There's probably more of a focus on comedy here than inTokyo Gore Police or even Machine Girl. High school romance cliches are mocked with some nicely ironic use of terrible Japanese pop songs, especially during a blood-shower scene that makes the one in Tokyo Gore Police look tame and realistic. Japanese high school subcultures are also ridiculed in tasteless, Troma-esque fashion, such as the emo wrist-cutting girls (a subject already tackled in Tokyo Gore Police) who participate in the 13th Nationwide High School Student Wrist Cut Rally, the reigning champ disqualified after she accidentally cuts off her own arm.

The most uncomfortable part of the film for me was the Ganguro girls (a peculiar Japanese subculture in which girls get dark tans and wear extravagant makeup as a way rebelling against conformity), which have been exaggerated into Afro-American obsessed, Obama-quoting, spear-carrying Sambo caricatures in blackface makeup. Oh, Japan. You so crazy.
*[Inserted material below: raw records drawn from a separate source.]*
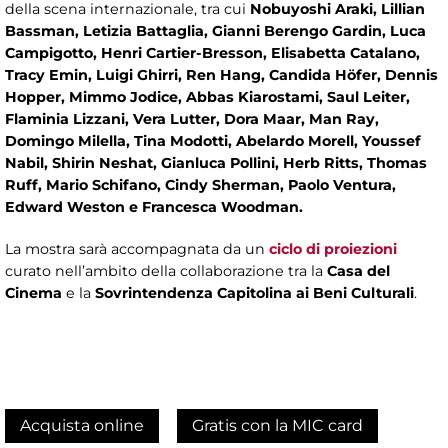
della scena internazionale, tra cui
Nobuyoshi Araki, Lillian
Bassman, Letizia Battaglia, Gianni Berengo Gardin, Luca
Campigotto, Henri Cartier-Bresson, Elisabetta Catalano,
Tracy Emin, Luigi Ghirri, Ren Hang, Candida Höfer, Dennis
Hopper, Mimmo Jodice, Abbas Kiarostami, Saul Leiter,
Flaminia Lizzani, Vera Lutter, Dora Maar, Man Ray,
Domingo Milella, Tina Modotti, Abelardo Morell, Youssef
Nabil, Shirin Neshat, Gianluca Pollini, Herb Ritts, Thomas
Ruff, Mario Schifano, Cindy Sherman, Paolo Ventura,
Edward Weston e Francesca Woodman.
La mostra sarà accompagnata da un
ciclo di proiezioni
curato nell’ambito della collaborazione tra la
Casa del
Cinema
e la
Sovrintendenza Capitolina ai Beni Culturali
.
Acquista online
Gratis con la MIC card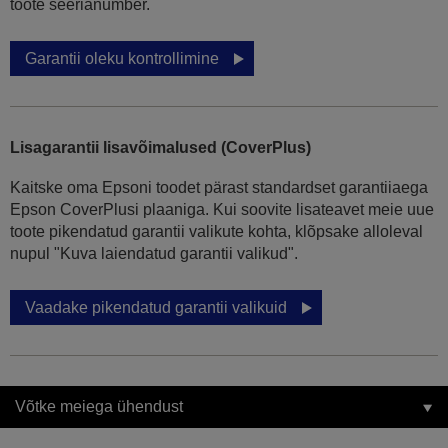
toote seerianumber.
Garantii oleku kontrollimine
Lisagarantii lisavõimalused (CoverPlus)
Kaitske oma Epsoni toodet pärast standardset garantiiaega
Epson CoverPlusi plaaniga. Kui soovite lisateavet meie uue
toote pikendatud garantii valikute kohta, klõpsake alloleval
nupul "Kuva laiendatud garantii valikud".
Vaadake pikendatud garantii valikuid
Võtke meiega ühendust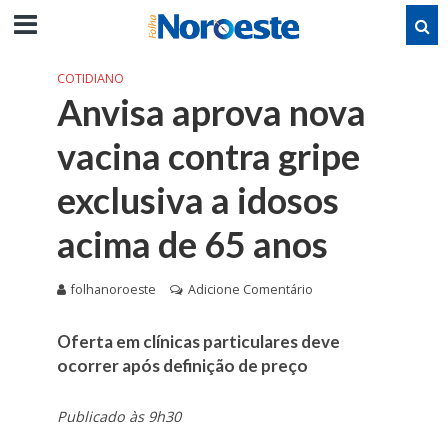
COTIDIANO
Anvisa aprova nova
vacina contra gripe
exclusiva a idosos
acima de 65 anos
folhanoroeste
Adicione Comentário
Oferta em clínicas particulares deve
ocorrer após definição de preço
Publicado às 9h30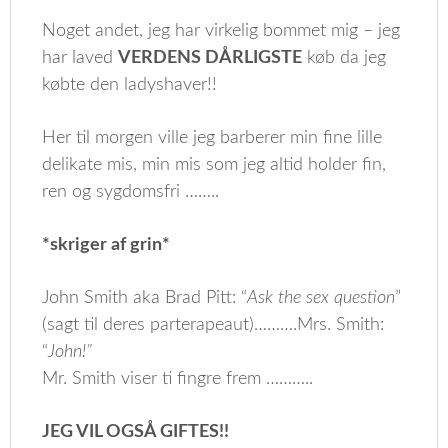
Noget andet, jeg har virkelig bommet mig – jeg
har laved
VERDENS DÅRLIGSTE
køb da jeg
købte den ladyshaver!!
Her til morgen ville jeg barberer min fine lille
delikate mis, min mis som jeg altid holder fin,
ren og sygdomsfri ……..
*skriger af grin*
John Smith aka Brad Pitt: “
Ask the sex question
”
(sagt til deres parterapeaut)……….Mrs. Smith:
“
John!”
Mr. Smith viser ti fingre frem ………..
JEG VIL OGSÅ GIFTES!!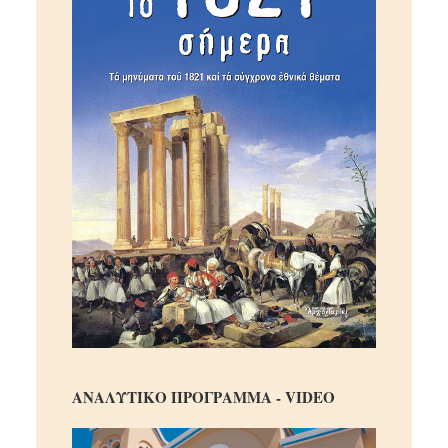
ΑΝΑΛΥΤΙΚΟ ΠΡΟΓΡΑΜΜΑ - VIDEO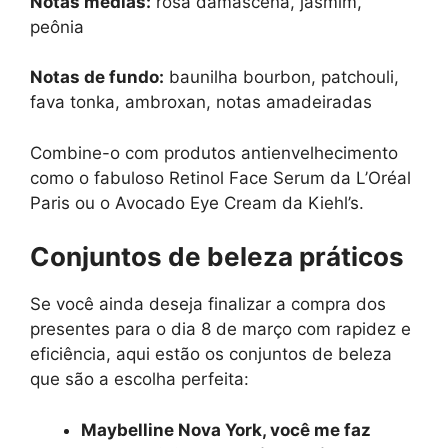
Notas médias:
rosa damascena, jasmim,
peônia
Notas de fundo:
baunilha bourbon, patchouli,
fava tonka, ambroxan, notas amadeiradas
Combine-o com produtos antienvelhecimento
como o fabuloso Retinol Face Serum da L’Oréal
Paris ou o Avocado Eye Cream da Kiehl’s.
Conjuntos de beleza práticos
Se você ainda deseja finalizar a compra dos
presentes para o dia 8 de março com rapidez e
eficiência, aqui estão os conjuntos de beleza
que são a escolha perfeita:
Maybelline Nova York, você me faz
Also, Ju-On director Takashi Shimizu makes an appearance as a Chinese teacher (managing to work in a plug for his film series) whose exposure to auto-emissions and factory pollution has given him super-powered lungs.

Some of the comedy may have been a little squirm-inducing, but I still liked this one. It wasn't as meandering as Tokyo Gore Police and had a shorter length that seemed just about right. Obviously you have to be in a very specific mindset to enjoy these films and willing to forgive a multitude of sins, but they seem to be getting a little better with each iteration. I'm not sure how much longer it will be until they run out of steam or I lose interest, but I'm looking forward to the next one.